• Problem description: Change "Uncategorized" to "Allgemein" in the part of the listing that opens with the line containing "Vilkår og betingelser" and closes with the line containing "Выбор настроек Cookie". Reproduce only those lines, with nothing else altered.

• Dataset entries:
=-=-=

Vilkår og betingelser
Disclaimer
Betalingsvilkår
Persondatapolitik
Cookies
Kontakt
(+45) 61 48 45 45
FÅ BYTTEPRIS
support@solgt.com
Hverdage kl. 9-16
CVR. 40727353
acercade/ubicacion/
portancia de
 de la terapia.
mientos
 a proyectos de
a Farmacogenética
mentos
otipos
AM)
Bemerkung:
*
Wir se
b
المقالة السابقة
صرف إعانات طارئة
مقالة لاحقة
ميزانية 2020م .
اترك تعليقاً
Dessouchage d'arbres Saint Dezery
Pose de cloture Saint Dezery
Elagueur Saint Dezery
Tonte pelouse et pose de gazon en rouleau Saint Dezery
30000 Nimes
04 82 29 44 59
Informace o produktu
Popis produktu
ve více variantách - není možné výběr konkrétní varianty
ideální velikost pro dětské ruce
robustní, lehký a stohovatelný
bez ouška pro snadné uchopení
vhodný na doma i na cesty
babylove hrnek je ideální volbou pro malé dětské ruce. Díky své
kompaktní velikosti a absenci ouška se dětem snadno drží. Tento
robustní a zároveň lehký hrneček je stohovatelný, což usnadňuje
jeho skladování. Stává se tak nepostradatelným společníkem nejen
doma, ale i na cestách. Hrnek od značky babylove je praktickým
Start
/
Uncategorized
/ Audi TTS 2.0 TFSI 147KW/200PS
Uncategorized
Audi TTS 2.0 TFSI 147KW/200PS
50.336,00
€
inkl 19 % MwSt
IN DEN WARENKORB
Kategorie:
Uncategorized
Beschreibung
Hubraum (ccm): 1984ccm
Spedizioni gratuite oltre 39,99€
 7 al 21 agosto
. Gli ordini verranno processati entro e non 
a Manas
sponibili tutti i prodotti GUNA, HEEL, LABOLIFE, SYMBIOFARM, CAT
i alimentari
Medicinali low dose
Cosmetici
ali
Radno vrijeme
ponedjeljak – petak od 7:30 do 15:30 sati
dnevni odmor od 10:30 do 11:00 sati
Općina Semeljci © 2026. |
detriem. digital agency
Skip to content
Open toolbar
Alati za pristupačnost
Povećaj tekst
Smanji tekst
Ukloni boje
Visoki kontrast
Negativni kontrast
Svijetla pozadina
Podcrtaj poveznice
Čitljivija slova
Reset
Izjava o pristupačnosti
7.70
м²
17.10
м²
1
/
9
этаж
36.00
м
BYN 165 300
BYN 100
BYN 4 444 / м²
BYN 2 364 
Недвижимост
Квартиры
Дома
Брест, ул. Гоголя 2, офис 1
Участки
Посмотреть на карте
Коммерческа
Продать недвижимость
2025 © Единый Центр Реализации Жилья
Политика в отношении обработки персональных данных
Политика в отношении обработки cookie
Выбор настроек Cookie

=-=-=

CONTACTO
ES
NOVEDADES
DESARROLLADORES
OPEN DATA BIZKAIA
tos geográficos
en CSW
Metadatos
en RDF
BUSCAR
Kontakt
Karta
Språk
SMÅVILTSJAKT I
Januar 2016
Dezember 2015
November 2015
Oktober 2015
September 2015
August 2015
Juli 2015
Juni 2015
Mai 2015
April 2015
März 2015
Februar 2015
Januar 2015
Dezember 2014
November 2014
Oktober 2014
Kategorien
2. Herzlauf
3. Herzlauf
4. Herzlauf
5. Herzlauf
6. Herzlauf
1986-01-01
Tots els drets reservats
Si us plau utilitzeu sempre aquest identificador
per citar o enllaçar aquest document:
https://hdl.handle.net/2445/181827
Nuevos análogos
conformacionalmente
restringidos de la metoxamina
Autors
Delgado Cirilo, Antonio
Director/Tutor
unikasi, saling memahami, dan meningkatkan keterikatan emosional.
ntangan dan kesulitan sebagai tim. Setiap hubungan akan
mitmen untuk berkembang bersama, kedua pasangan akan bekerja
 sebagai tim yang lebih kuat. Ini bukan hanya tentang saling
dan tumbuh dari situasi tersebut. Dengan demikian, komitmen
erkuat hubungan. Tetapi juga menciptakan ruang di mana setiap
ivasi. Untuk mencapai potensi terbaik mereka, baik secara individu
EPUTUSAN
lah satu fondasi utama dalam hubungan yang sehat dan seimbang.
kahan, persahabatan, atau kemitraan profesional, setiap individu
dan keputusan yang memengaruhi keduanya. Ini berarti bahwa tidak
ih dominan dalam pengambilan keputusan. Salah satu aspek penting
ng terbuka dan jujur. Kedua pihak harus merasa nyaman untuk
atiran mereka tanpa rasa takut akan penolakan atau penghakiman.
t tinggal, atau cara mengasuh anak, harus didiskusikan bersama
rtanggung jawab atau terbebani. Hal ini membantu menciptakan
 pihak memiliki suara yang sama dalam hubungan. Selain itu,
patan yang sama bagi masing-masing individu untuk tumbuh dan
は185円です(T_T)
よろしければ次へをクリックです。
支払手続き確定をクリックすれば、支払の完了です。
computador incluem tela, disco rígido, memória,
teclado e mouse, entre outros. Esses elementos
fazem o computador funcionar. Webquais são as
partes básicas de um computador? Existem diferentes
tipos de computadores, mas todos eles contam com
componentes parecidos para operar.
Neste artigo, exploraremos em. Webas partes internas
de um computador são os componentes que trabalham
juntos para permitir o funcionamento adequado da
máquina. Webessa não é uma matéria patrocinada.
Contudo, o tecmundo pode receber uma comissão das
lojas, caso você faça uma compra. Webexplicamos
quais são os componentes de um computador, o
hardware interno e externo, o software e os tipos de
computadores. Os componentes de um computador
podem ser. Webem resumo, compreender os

=-=-=

• Answer area:
Vilkår og betingelser
Disclaimer
Betalingsvilkår
Persondatapolitik
Cookies
Kontakt
(+45) 61 48 45 45
FÅ BYTTEPRIS
support@solgt.com
Hverdage kl. 9-16
CVR. 40727353
acercade/ubicacion/
portancia de
 de la terapia.
mientos
 a proyectos de
a Farmacogenética
mentos
otipos
AM)
Bemerkung:
*
Wir se
b
المقالة السابقة
صرف إعانات طارئة
مقالة لاحقة
ميزانية 2020م .
اترك تعليقاً
Dessouchage d'arbres Saint Dezery
Pose de cloture Saint Dezery
Elagueur Saint Dezery
Tonte pelouse et pose de gazon en rouleau Saint Dezery
30000 Nimes
04 82 29 44 59
Informace o produktu
Popis produktu
ve více variantách - není možné výběr konkrétní varianty
ideální velikost pro dětské ruce
robustní, lehký a stohovatelný
bez ouška pro snadné uchopení
vhodný na doma i na cesty
babylove hrnek je ideální volbou pro malé dětské ruce. Díky své
kompaktní velikosti a absenci ouška se dětem snadno drží. Tento
robustní a zároveň lehký hrneček je stohovatelný, což usnadňuje
jeho skladování. Stává se tak nepostradatelným společníkem nejen
doma, ale i na cestách. Hrnek od značky babylove je praktickým
Start
/
Allgemein
/ Audi TTS 2.0 TFSI 147KW/200PS
Allgemein
Audi TTS 2.0 TFSI 147KW/200PS
50.336,00
€
inkl 19 % MwSt
IN DEN WARENKORB
Kategorie:
Allgemein
Beschreibung
Hubraum (ccm): 1984ccm
Spedizioni gratuite oltre 39,99€
 7 al 21 agosto
. Gli ordini verranno processati entro e non 
a Manas
sponibili tutti i prodotti GUNA, HEEL, LABOLIFE, SYMBIOFARM, CAT
i alimentari
Medicinali low dose
Cosmetici
ali
Radno vrijeme
ponedjeljak – petak od 7:30 do 15:30 sati
dnevni odmor od 10:30 do 11:00 sati
Općina Semeljci © 2026. |
detriem. digital agency
Skip to content
Open toolbar
Alati za pristupačnost
Povećaj tekst
Smanji tekst
Ukloni boje
Visoki kontrast
Negativni kontrast
Svijetla pozadina
Podcrtaj poveznice
Čitljivija slova
Reset
Izjava o pristupačnosti
7.70
м²
17.10
м²
1
/
9
этаж
36.00
м
BYN 165 300
BYN 100
BYN 4 444 / м²
BYN 2 364 
Недвижимост
Квартиры
Дома
Брест, ул. Гоголя 2, офис 1
Участки
Посмотреть на карте
Коммерческа
Продать недвижимость
2025 © Единый Центр Реализации Жилья
Политика в отношении обработки персональных данных
Политика в отношении обработки cookie
Выбор настроек Cookie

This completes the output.